• **ENTRIES SHOWN**

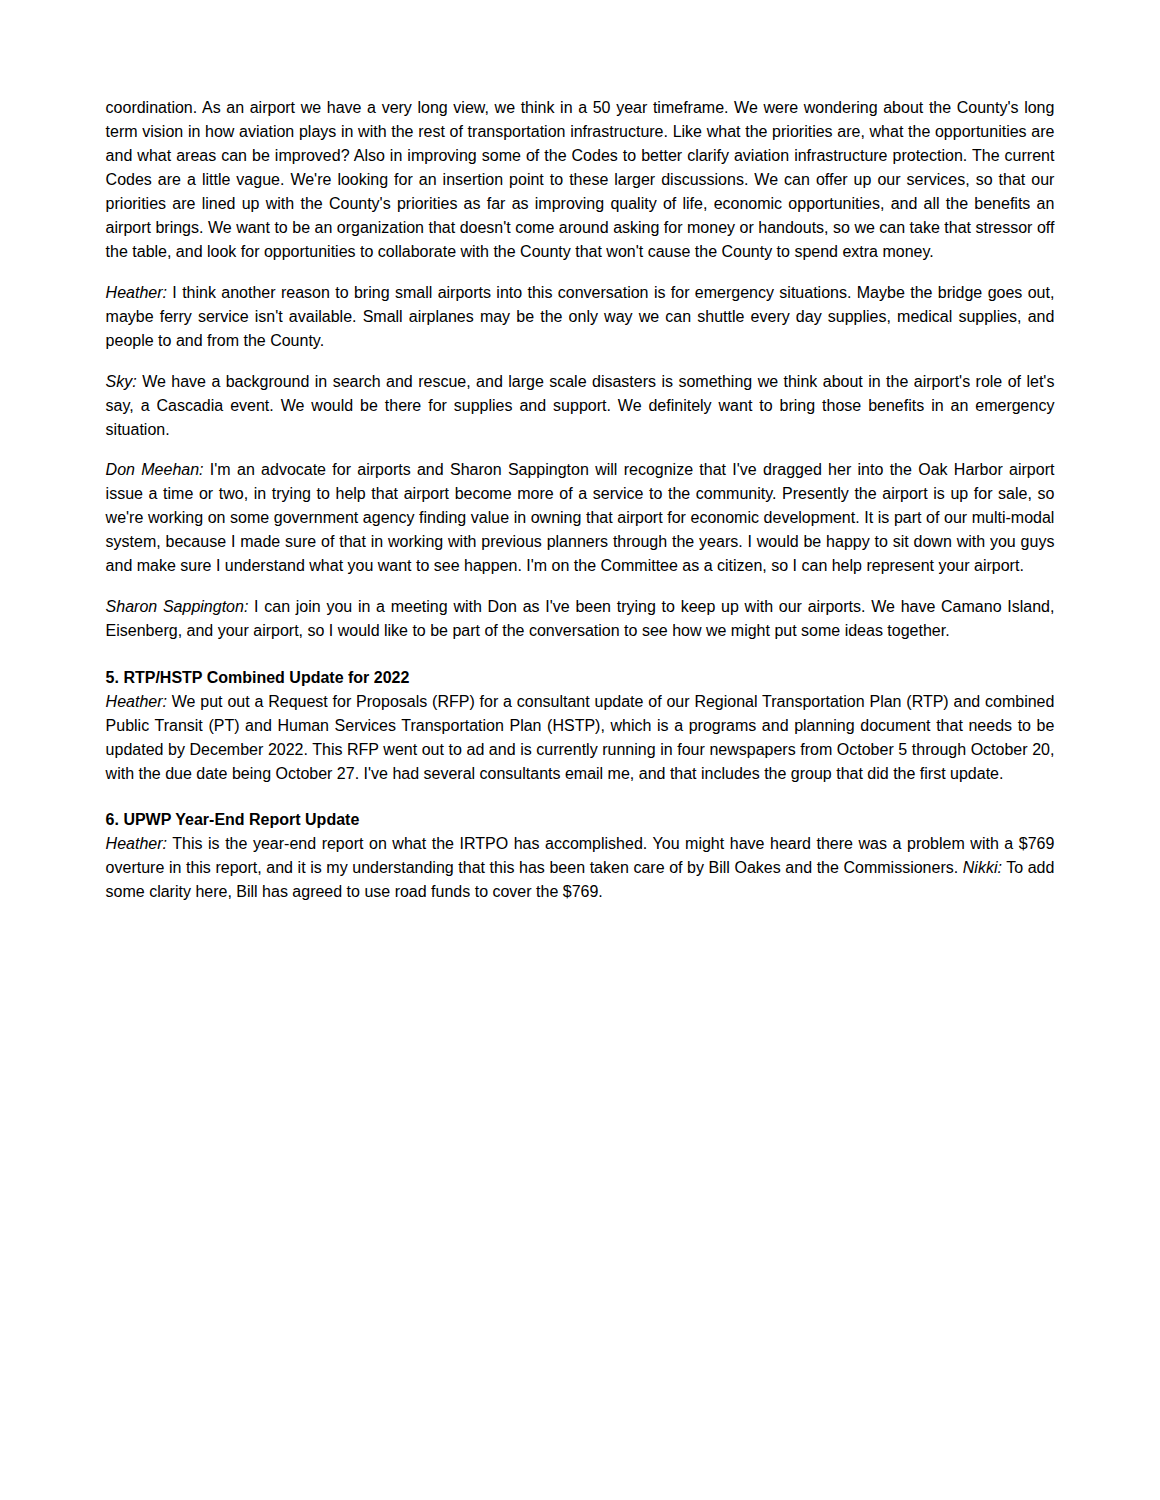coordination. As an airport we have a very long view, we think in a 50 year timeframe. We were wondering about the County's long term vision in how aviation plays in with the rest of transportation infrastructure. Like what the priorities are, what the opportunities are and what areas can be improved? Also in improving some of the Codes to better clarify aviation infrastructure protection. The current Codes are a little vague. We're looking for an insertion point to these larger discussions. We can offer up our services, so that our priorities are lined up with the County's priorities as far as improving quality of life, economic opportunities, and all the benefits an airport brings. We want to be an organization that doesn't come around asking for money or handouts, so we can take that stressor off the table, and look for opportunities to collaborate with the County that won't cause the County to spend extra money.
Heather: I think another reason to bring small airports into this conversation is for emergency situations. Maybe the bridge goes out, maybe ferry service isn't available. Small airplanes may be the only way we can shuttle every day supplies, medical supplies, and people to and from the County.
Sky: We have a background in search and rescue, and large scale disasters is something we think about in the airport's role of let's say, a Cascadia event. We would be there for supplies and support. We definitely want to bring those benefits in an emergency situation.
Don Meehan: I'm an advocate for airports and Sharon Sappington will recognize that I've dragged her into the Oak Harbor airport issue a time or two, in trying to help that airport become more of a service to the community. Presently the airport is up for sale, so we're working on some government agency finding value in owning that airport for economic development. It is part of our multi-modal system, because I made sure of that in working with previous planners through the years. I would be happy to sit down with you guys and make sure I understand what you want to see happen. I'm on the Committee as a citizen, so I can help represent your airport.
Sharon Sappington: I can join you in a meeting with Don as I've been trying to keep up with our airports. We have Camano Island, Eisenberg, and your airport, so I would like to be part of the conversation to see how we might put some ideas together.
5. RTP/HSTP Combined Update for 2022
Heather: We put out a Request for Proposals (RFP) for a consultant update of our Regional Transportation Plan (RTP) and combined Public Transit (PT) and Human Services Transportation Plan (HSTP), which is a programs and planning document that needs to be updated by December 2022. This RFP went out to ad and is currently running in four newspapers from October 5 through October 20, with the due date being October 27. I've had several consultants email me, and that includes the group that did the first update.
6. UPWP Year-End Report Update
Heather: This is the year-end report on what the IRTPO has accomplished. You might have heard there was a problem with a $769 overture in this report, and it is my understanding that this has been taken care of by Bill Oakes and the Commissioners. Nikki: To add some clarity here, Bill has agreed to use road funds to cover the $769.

• **INSTRUCTIONS FOR THE TASK**
Search the lines above for the string "conversation", then show every one that has it.

• **WRITTEN REPLY**
Heather: I think another reason to bring small airports into this conversation is for emergency situations. Maybe the bridge goes out, maybe ferry service isn't available. Small airplanes may be the only way we can shuttle every day supplies, medical supplies, and people to and from the County.
Sharon Sappington: I can join you in a meeting with Don as I've been trying to keep up with our airports. We have Camano Island, Eisenberg, and your airport, so I would like to be part of the conversation to see how we might put some ideas together.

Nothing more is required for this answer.